Clinical Trial Details
— Status: Active, not recruiting
Administrative data
NCT number |
NCT05656053 |
Other study ID # |
MINGGE-SW-00002-V1-01 |
Secondary ID |
|
Status |
Active, not recruiting |
Phase |
|
First received |
|
Last updated |
|
Start date |
November 15, 2021 |
Est. completion date |
September 2026 |
Study information
Verified date |
March 2023 |
Source |
Mingge LLC |
Contact |
n/a |
Is FDA regulated |
No |
Health authority |
|
Study type |
Observational [Patient Registry]
|
Clinical Trial Summary
The aim of this observational study is to enable rapid diagnosis of molecular biomarkers in
patients during surgery by medical imaging and artificial intelligence models, to help
clinicians with strategies to maximize safe resection of gliomas. The main questions it aims
to answer are:
1. To solve the current clinical shortcomings of intraoperative molecular diagnosis, which
is time-consuming and complex, and enables rapid and automated molecular diagnosis of
glioma, thus providing the possibility of personalized tumor resection plans.
2. To implement a neuro-navigation platform that combines preoperative magnetic resonance
images, intraoperative ultrasound signals and intraoperative ultrasound images to
address real-time molecular boundary visualisation and molecular diagnosis for glioma,
providing an approach to improve glioma treatment.
Participants will read an informed consent agreement before surgery and voluntarily decide
whether or not to join the experimental group. they will undergo preoperative magnetic
resonance imaging, intraoperative ultrasound, and postoperative genotype identification.
Their imaging data, genotype data, clinical history data, and pathology data will be used for
the experimental study. The data collection process will not interrupt the normal surgical
process.
Description:
BACKGROUND:
The extent of glioma resection is directly related to patient survival, and a combination of
multiple imaging and molecular pathology imaging methods has been developed to achieve
maximum safe resection. In this study, three types of data, preoperative magnetic resonance
imaging, intraoperative ultrasound and molecular genotype, will be collected and combined to
build an artificial intelligence imaging model to achieve maximum safe resection and prolong
patient's life.
PLAN:
In order to achieve the goal of maximum safe resection, we plan to sequentially implement
imaging-based molecular visualization techniques, and integrated guidance techniques through
a combination of intraoperative ultrasound and preoperative magnetic resonance imaging, in
order to address the two critical scientific issues of glioma molecular boundary
visualization and intraoperative real-time molecular diagnosis.
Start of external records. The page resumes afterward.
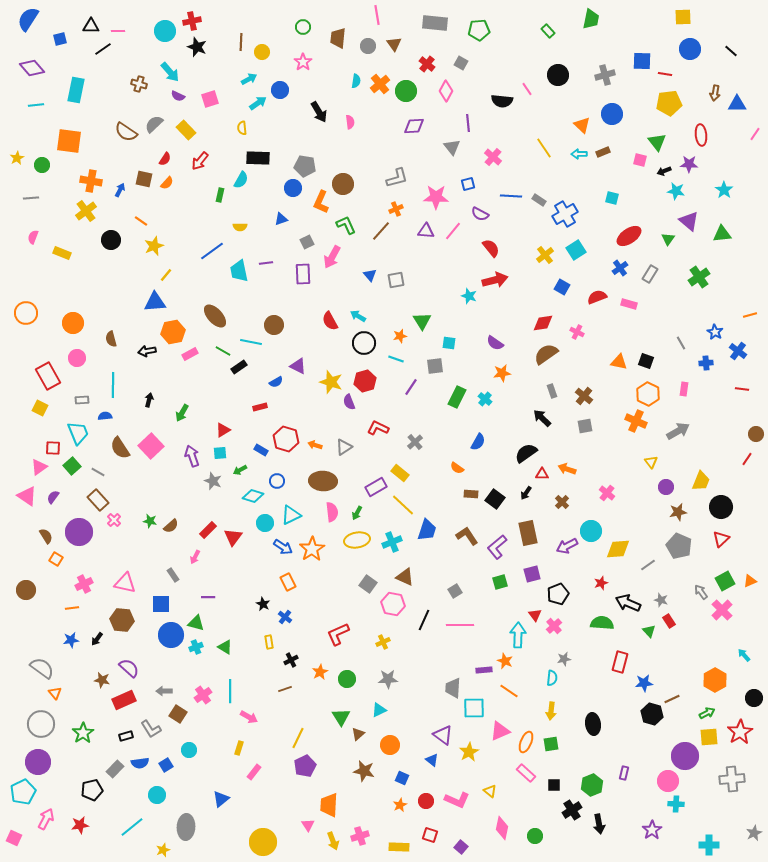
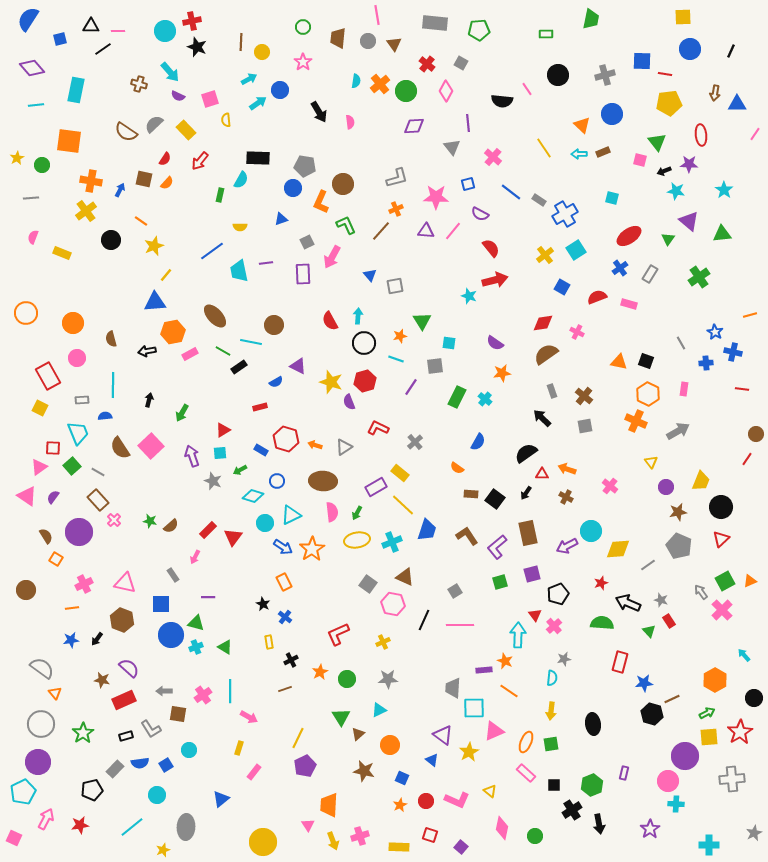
green rectangle at (548, 31): moved 2 px left, 3 px down; rotated 48 degrees counterclockwise
gray circle at (368, 46): moved 5 px up
black line at (731, 51): rotated 72 degrees clockwise
yellow semicircle at (242, 128): moved 16 px left, 8 px up
blue line at (511, 196): moved 4 px up; rotated 35 degrees clockwise
gray square at (396, 280): moved 1 px left, 6 px down
cyan arrow at (358, 316): rotated 63 degrees clockwise
blue cross at (738, 351): moved 5 px left, 1 px down; rotated 24 degrees counterclockwise
pink cross at (607, 493): moved 3 px right, 7 px up
brown cross at (562, 502): moved 4 px right, 5 px up; rotated 16 degrees counterclockwise
orange rectangle at (288, 582): moved 4 px left
brown hexagon at (122, 620): rotated 15 degrees clockwise
brown square at (178, 714): rotated 24 degrees counterclockwise
pink triangle at (500, 731): moved 6 px left
purple star at (652, 830): moved 2 px left, 1 px up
It can also help
neurosurgeons to achieve complete glioma resection at the molecular level, maximizing patient
survival time and providing another effective approach to improving glioma treatment.
PROCESS:
Participants will read an informed consent agreement before surgery and voluntarily decide
whether or not to join the experimental group. They will undergo preoperative magnetic
resonance imaging and intraoperative ultrasound to obtain magnetic resonance images,
ultrasound images, and ultrasound radio-frequency signals. After surgery, the patient's tumor
tissue samples will undergo specialist genetic testing to obtain multiple molecular
diagnostic results, such as isocitrate dehydrogenase (IDH), telomerase reverse transcriptase
promoter (TERTp), the short arm chromosome 1 and the long arm of chromosome 19 (1p/19q), et
al. Also, their imaging data, genotype data, clinical history data, and pathology data will
be used for the experimental study.
The data collected from each patient will be performed in three steps as follows.
1. Image translation and alignment of intraoperative ultrasound and preoperative MRI
navigation across modalities for glioma.
2. Multimodality imaging of IDH1/2 gene mutations from structural to molecular boundaries.
3. Applied study of molecular boundary visualization. All the above information will be
summarized and handed over to Fudan University to build an artificial intelligent model.
Compared with the previous gold standard glioma resection, this study adds intraoperative
ultrasound, intraoperative multi-point tumor specimen sampling for IDH genotype
identification during the surgery, and will collect relevant molecular imaging data, MRI
data, intraoperative ultrasound data, clinical case data and pathology data from patients
after the surgery. Intraoperative ultrasound is non-invasive, real-time and rapid, without
adding additional operative time or risk of infection.